Vamos Plantar?

Dada Adjoa Òkòtó
revistaokoto
Published in
3 min readMar 18, 2021

Existem inúmeros motivos para começar a plantar seu próprio alimento, estranho mesmo é não plantar!

Por aqui falamos sempre sobre o resgate da nossa espiritualidade, que é totalmente interligada com a natureza, uma vez que somos nós mesmos a própria natureza. Pensar na nossa saúde holística, e holística pensando em todos os nossos corpos — físico, mental e espiritual, recai diretamente em pensar na nossa alimentação ( de todos os tipos, como a comida, conteúdos midiáticos, literários, artísticos, ideias e relações).
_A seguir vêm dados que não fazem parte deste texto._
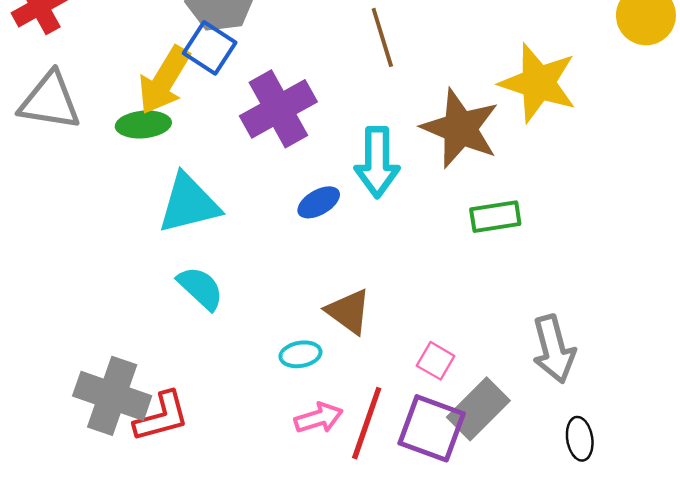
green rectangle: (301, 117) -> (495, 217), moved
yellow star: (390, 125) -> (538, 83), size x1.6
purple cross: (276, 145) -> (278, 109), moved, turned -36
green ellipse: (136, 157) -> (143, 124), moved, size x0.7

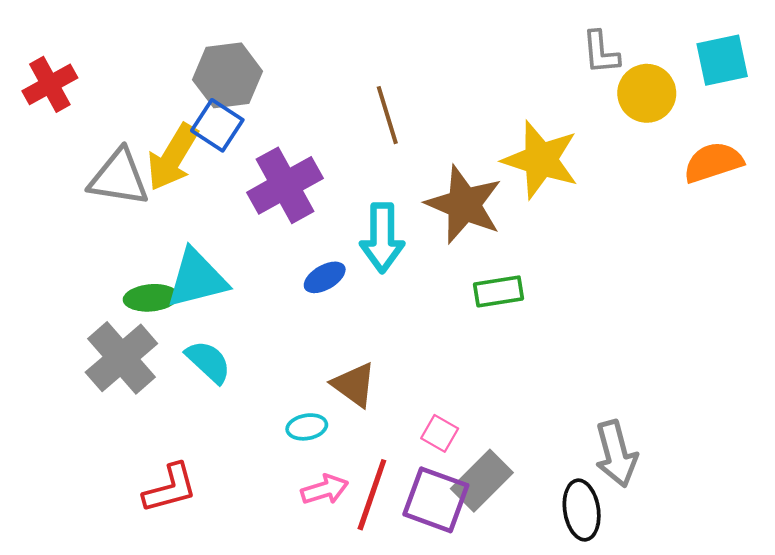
gray triangle: (50, 101) -> (119, 178), moved
green ellipse: (143, 124) -> (151, 298), moved
gray arrow: (554, 349) -> (616, 454), moved
gray cross: (112, 396) -> (121, 358), moved, turned 30
black ellipse: (580, 439) -> (582, 510), size x1.4

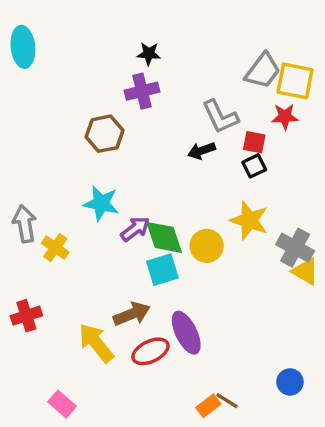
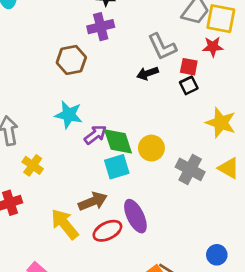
yellow star: (249, 220) -> (221, 123), moved
yellow cross: (55, 248) -> (33, 165), moved
gray cross: (295, 248) -> (190, 169), moved

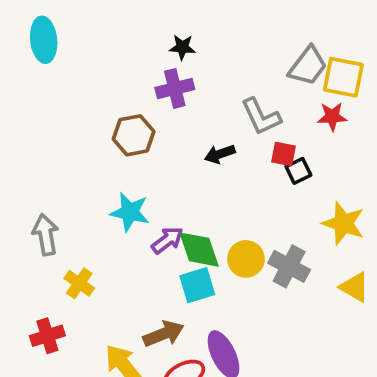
red square: (189, 67) -> (283, 154), moved
black arrow: (147, 73) -> (220, 154), moved
gray cross: (190, 169) -> (289, 266), moved

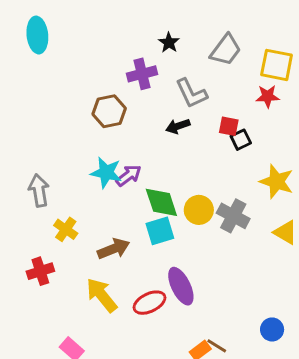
black star: (182, 47) -> (169, 42), moved, turned 30
gray trapezoid: (308, 66) -> (226, 50), moved
gray L-shape: (261, 117) -> (191, 93), moved
purple arrow: (167, 240) -> (129, 176), moved
brown arrow: (164, 334) -> (114, 249), moved

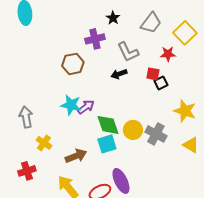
yellow square: (277, 65) -> (185, 33), turned 35
red star: (268, 96) -> (168, 54), moved

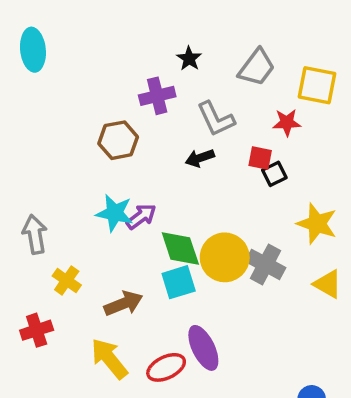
yellow square: (185, 33) -> (317, 85), turned -35
yellow circle: (133, 130) -> (225, 257), size x1.4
Plantar o nosso próprio alimento vai além de pensar na qualidade da alimentação que vai boca a dentro e que é muito importante, mas também na alimentação do espírito, na relação íntima com a vida, com a terra, com as plantas, com o sol, com a lua e com o tempo.

É sobre se posicionar no mundo e compreendê-lo de forma a adquirir inteligência para lidar com o meio e a vida. Inteligência essa que foi essencial para a formação dos quilombos e para revoluções pretas como a do Haiti, por exemplo.

Todos os nossos sistemas espirituais se baseiam no ritmo e tempo dessa dança cósmica, que é a vida. Vocês se lembram, na autobiografia do Malcolm X, a passagem em que ele descreve como era sua rotina e sensações na horta que ele teve aos 4 anos de idade? Então, é também sobre isso hahaha

Bom, vamos pensar um pouquinho sobre a terra então. Nossos ancestrais foram sequestrados e trazidos para esse continente justamente para trabalhar sobre as terras. Em 1850, mesmo ano em que foi aprovada uma lei que previa o fim do tráfico negreiro, foi aprovada também a Lei das Terras que dizia que a única forma de se obter terras no Brasil era através da compra ao Estado. Antes, para branco, era aquela fita de chegar e se estabelecer ou ter as terras doadas pelos capitães e governadores das Capitanias Hereditárias, enfim, nada de surpresa né?!

Com a abolição em iminência, era óbvio que os brancos iriam tratar logo de garantir que os negros não tivessem terras, como mecanismo pro genocídio, e nem se tornassem concorrência nesse grande nação curral — uma vez que branco não sabe trabalhar com a terra, inclusive nos dias atuais.

Sem terra, ficamos refém do alimento que o outro escolhe, ou não, nos dar. Sem terra não tem como haver autonomia.

Foi nessa época, também, que os brancos pobres imigraram para o Brasil, já com lotes de terras — esses que tão nas quebradas hoje falando que “o problema não é raça, mas sim classe”, tem que culpar os ancestrais deles pela situação que estão, pois oportunidade eles tiveram né?!

E então, o que temos é fazendas com centenas de milhares de hectares na mão de uma única pessoa que nunca, sequer, conseguiu andar por todo seu território e milhões dos nossos aglomerados em pequenos pedaços de concreto.

Fanon trouxe no livro “Os Condenados da Terra” que “Para a população colonizada, o valor mais essencial, por ser o mais concreto, é em primeiro lugar a terra: a terra que deve assegurar o pão e, evidentemente, a dignidade.”.

Essa ideia é muito presente nos nossos mais velhos, nos nossos avós e pais que focaram muito em trabalhar para nos garantir alimento e moradia. E agora, enquanto continuidade que surge nesse novo cenário, qual o seu plano para quem está vindo?

Autonomia alimentar é essencial para a autonomia de um povo. Precisamos nos voltar para a terra e resgatar nossa unidade com a natureza. Que tal reaprender plantando nosso próprio alimento?